Одной из причин моего пьянства, безусловно, было исподволь, но постоянно точившее меня сознание, что я – раб.
Я понял это еще в старших классах школы, когда убедился, что советская политическая система покоится на лжи и насилии (как и нынешняя, впрочем).
Ложь для власти была равновелика насилию даже в период больших кровопусканий и запугивания населения до состояния столбняка (1929-39 годы), во времена же вялотекущей шизофрении и вегетарианского людоедства (1953-1985 годы) – ложь была важнее насилия.
В августе 68-го года семеро смелых вышли на площадь, а я прикрепил к лацкану пиджака значок с флажком Чехословакии.
Я отказался выступать на митинге в поддержку оккупации, но на площадь не вышел.
Раб КПСС, раб Средней Маши, мудрый раб, почти Эзоп, я понимал, что могу потешить гордыню, лишь сломав судьбу жены и сына.
Я – в Мордовию, Женя – из университета, а Илья через десять лет – в армию.
Я понимал, что я не какой-нибудь Владимир Буковский, который никогда ни о ком, кроме себя и своей всемирной славы не думал (все то же соседство по даче, ведь юность героя и его военные игры по обучению молодых заговорщиков в шереметевских лесах проходили на моих глазах).
Раб, сознательно, пусть вынуждено, выбравший «несвободу» – самый несчастный, самый падший из рабов.
Обстоятельства бывают сильнее нас, но все же, все же, все же…
Не то, чтобы я ежеминутно чувствовал на шее ярмо с гремушками и бич на спине.
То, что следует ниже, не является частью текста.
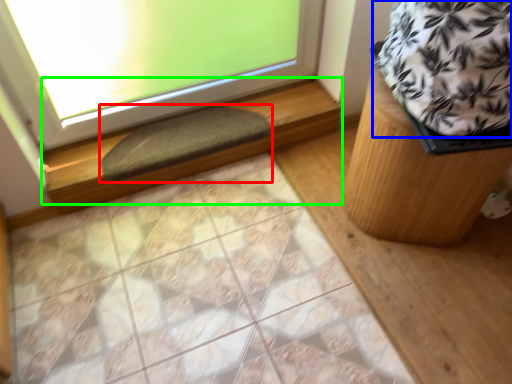
Question: Which is farther away from doormat (highlighted by a red box)? blanket (highlighted by a blue box) or window sill (highlighted by a green box)?

Choices:
 (A) blanket
 (B) window sill

Answer: (A)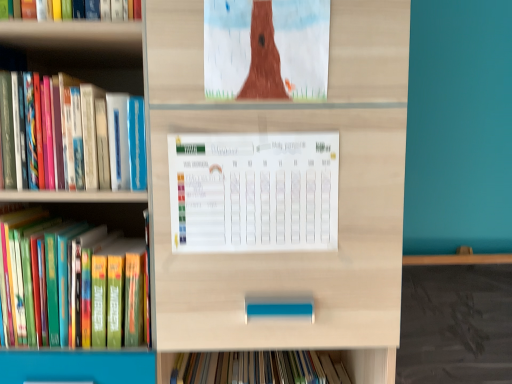
Question: Can you confirm if matte brown tree at upper center is thinner than hardcover book at left, the 1th book viewed from the top?

Choices:
 (A) no
 (B) yes

Answer: (B)

Question: Can you confirm if matte brown tree at upper center is bigger than hardcover book at left, the 1th book viewed from the top?

Choices:
 (A) no
 (B) yes

Answer: (A)

Question: Is matte brown tree at upper center far away from hardcover book at left, the 1th book viewed from the top?

Choices:
 (A) no
 (B) yes

Answer: (A)

Question: Does matte brown tree at upper center lie in front of hardcover book at left, the 1th book viewed from the top?

Choices:
 (A) yes
 (B) no

Answer: (A)

Question: Is matte brown tree at upper center to the left of hardcover book at left, the 1th book viewed from the top, from the viewer's perspective?

Choices:
 (A) no
 (B) yes

Answer: (A)

Question: From the image's perspective, is matte brown tree at upper center under hardcover book at left, the 1th book viewed from the top?

Choices:
 (A) no
 (B) yes

Answer: (A)

Question: From a real-world perspective, is hardcover book at left, the 1th book viewed from the top, over hardcover book at left, marked as the 1th book in a bottom-to-top arrangement?

Choices:
 (A) yes
 (B) no

Answer: (A)

Question: Can you confirm if hardcover book at left, placed as the second book when sorted from bottom to top, is shorter than hardcover book at left, marked as the 1th book in a bottom-to-top arrangement?

Choices:
 (A) yes
 (B) no

Answer: (B)

Question: Is hardcover book at left, the 1th book viewed from the top, closer to camera compared to hardcover book at left, which appears as the second book when viewed from the top?

Choices:
 (A) yes
 (B) no

Answer: (A)

Question: Is hardcover book at left, placed as the second book when sorted from bottom to top, not near hardcover book at left, marked as the 1th book in a bottom-to-top arrangement?

Choices:
 (A) yes
 (B) no

Answer: (B)

Question: From the image's perspective, is hardcover book at left, placed as the second book when sorted from bottom to top, above hardcover book at left, marked as the 1th book in a bottom-to-top arrangement?

Choices:
 (A) yes
 (B) no

Answer: (A)

Question: From a real-world perspective, does hardcover book at left, the 1th book viewed from the top, sit lower than hardcover book at left, which appears as the second book when viewed from the top?

Choices:
 (A) yes
 (B) no

Answer: (B)

Question: Is matte brown tree at upper center oriented away from white paper calendar at center?

Choices:
 (A) yes
 (B) no

Answer: (B)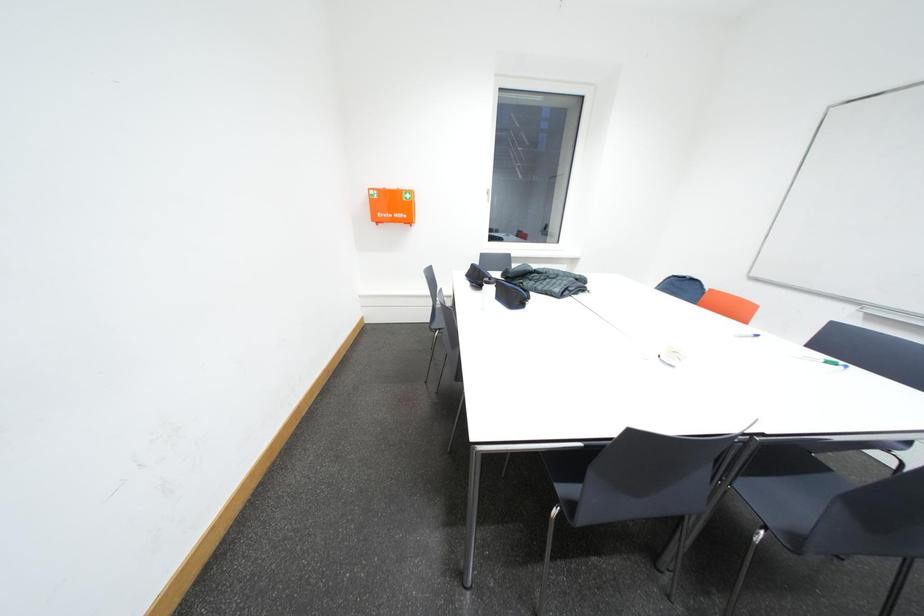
Жители 26-го Красноярска редко созерцали внешнюю зону, а те, кто не работал в шахте и других секретных объектах, никогда не видели промышленную зону во всей ее грозной неприступности, но многие говорили, что какой-то частью мозжечка постоянно ощущают, что живут за колючкой.
Я никогда не рвался за границу, но сожаление о том, что я никогда не смогу поглазеть на собор Гауди, а после желтого дома – никогда вдвойне, тоже постоянно присутствовало в подсознании.
И мысль, что никогда я не смогу, записав тему урока в журнал (заполняя журнал, я отдыхал две-три минуты, такой вот тайм-аут) и захлопнув его, никогда не смогу сказать: ну, ладно, поваляли дурака – и ладушки, а теперь давайте попробуем разобраться, что действительно случилось с нами в «настоящем XX веке»…
Никогда не говори никогда!
Но одну ложь сменила другая, правда не столь принудительная.
В 1993 году ко мне в «Класс-Центр» пришел один родитель, дабы понять, откуда я такой недобиток взялся, и поинтересовался, не расстреливал ли я несчастных по темницам…
Я посмотрел на него равнодушно, как на пустое место, и спросил:
– Вы ведь состояли членом Коммунистической партии? Вижу, состояли, в преступлениях её, стало быть, замешаны. А я – нет. Пшел вон!
С Еленой Борисовной Козельцевой я бы в таком тоне разговаривать не решился…
Свобода, однако…
Первый же проверяющий во Второй школе, с которым меня столкнули нос к носу, спросил:
– Вы – не член партии?! А почему?
Что прикажете отвечать: то, что есть на самом деле, чтобы хоть на минуту почувствовать себя свободным и подставить всех? Или согласно высоким образцам, коих на самом деле всего два: Швейк и Эзоп…
– Ленин говорил, что нельзя стать коммунистом, не овладев всеми сокровищами знаний, которые накопило человечество, – я сделал такое идиотское лицо, какое только мог скорчить.
Меня так и подмывало просвистеть зловещим шепотом: я вообще-то состою на учете в психо-неврологическом диспансере..
– Ну, эти слова Ленина надо понимать, так сказать, образно, – начал мяться проверяющий, – это, так сказать, процесс, в процессе которого… Иначе мы все в коммунисты не годимся…
– Ты сказал, – жестко отрезал я.
Через неделю у другого умника я попросил рекомендацию в партию, и он сразу засобирался в учебную часть.
Съезды, столетний юбилей, обязательное изучение классиков по списку – всю эту тягомотину и мертвечину мы проходили, обходили, извращали по мере сил…
На постоянное насилие над ней измученная душа отвечала одним – увеличением дозы.
Жизнь отделения тянулась монотонно, размеренно: пребывавшие новобранцы рассказывали, если хотели, свои нелепые истории – блестки истинного идиотизма встречались редко.
Запомнился один джентльмен, которого жена, зная о его непомерной врожденной стыдливости, оставила дома безо всякой одежды, не исключая, пардон, трусов и постельного белья, чтобы не во что было ему задрапироваться.